Leave it to the beer guys to know how to throw an Olympic party. There was branding, for sure, but no speeches, no goody bags filled with promotional swag, no waiters delivering trays of the ubiquitous 2010 Olympics cocktail munchie: medium-rare roast beef in a Yorkshire pudding crust.

It has been 17 days (officially) of Olympic parties, a circuit that has included stops at Birks’ brunch for Jenn Heil and her line of silver jewellery for Birks, where guests mused whether the metal choice had been an omen. No sponsor used the Olympics to splashier effect than Omega, which hosted packed receptions for Cindy Crawford, Michael Phelps, and former U.S. astronaut Buzz Aldrin. Brand-building underlined parties thrown by governments, as evident in Premier Dalton McGuinty’s appearance at an Ontario Pavilion party where he declared the province “the best in the best country in the world.” Local real estate mogul Bob Rennie used the time for community-building, throwing a party in his $10-million Downtown Eastside private gallery that was attended by Olympic organizers, politicians, athletes, artists and community activists who had opposed the Games.
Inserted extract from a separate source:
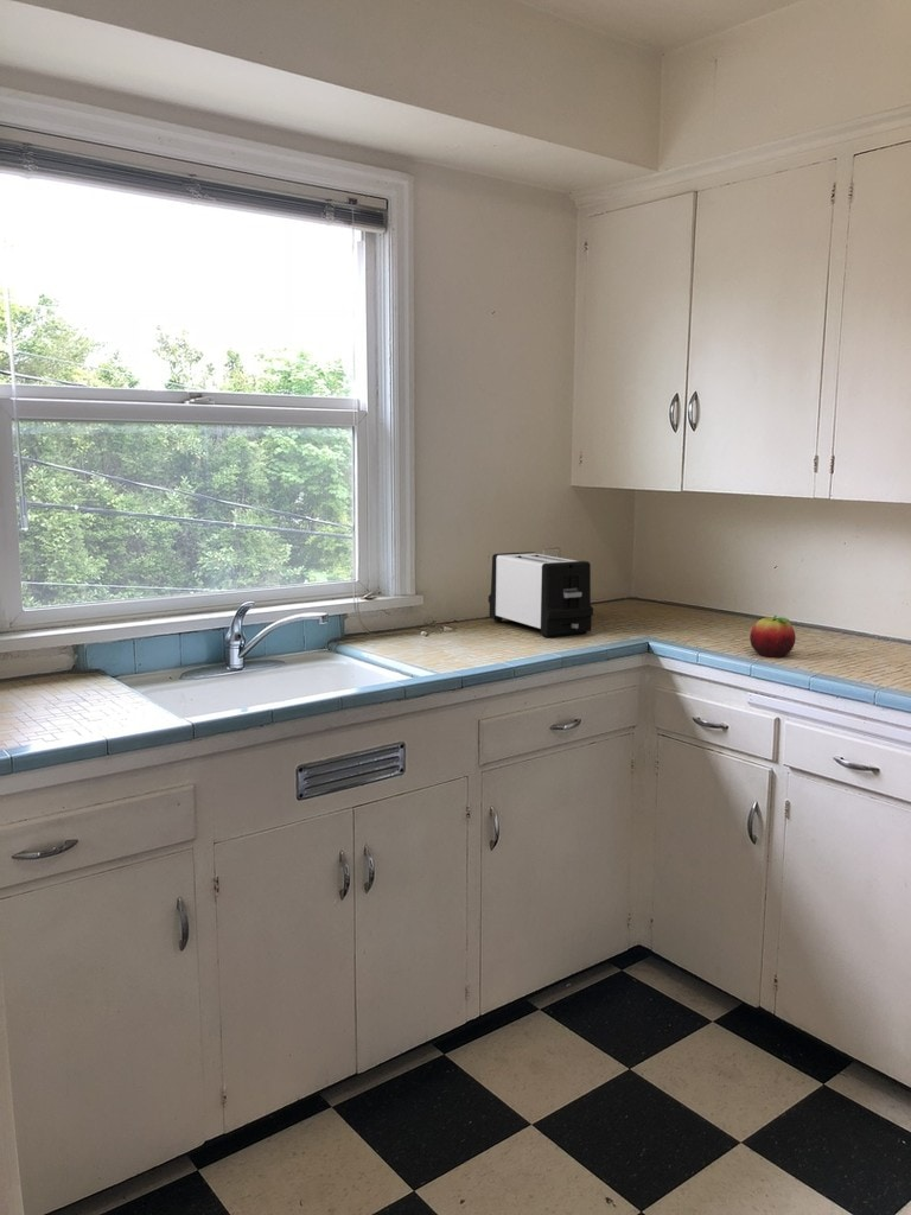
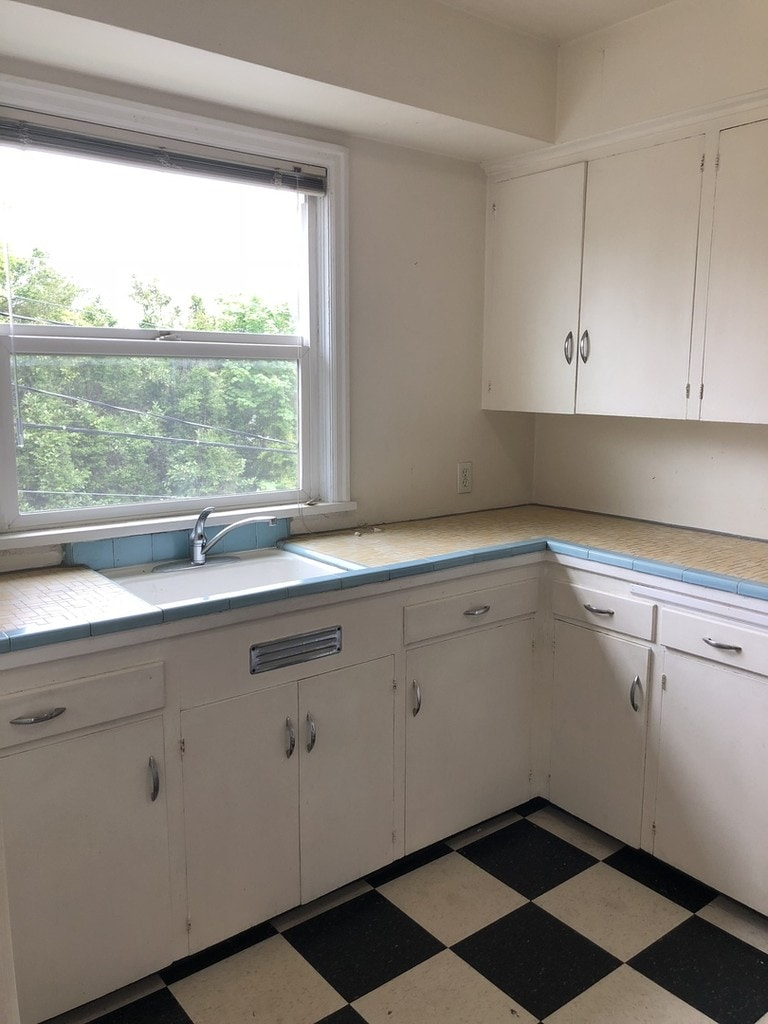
- fruit [748,615,797,659]
- toaster [488,551,594,638]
Then there was the Roots “Cultural Summit” in its hospitality suite high up in the Shangri-La hotel, honouring Wende Cartwright, head of VANOC’s hugely successful Cultural Olympiad, which drew Douglas Coupland, local artist Paul Wong and Elvis Costello. The most coveted invites were the hardest to get into—like B.C. businessman Frank Guistra’s cocktail party at his Whistler chalet, attended by Prince Albert of Monaco and Research in Motion’s Jim Balsillie. But unlike the Club Bud bash, that one didn’t have female aerialists contorting above the crowd.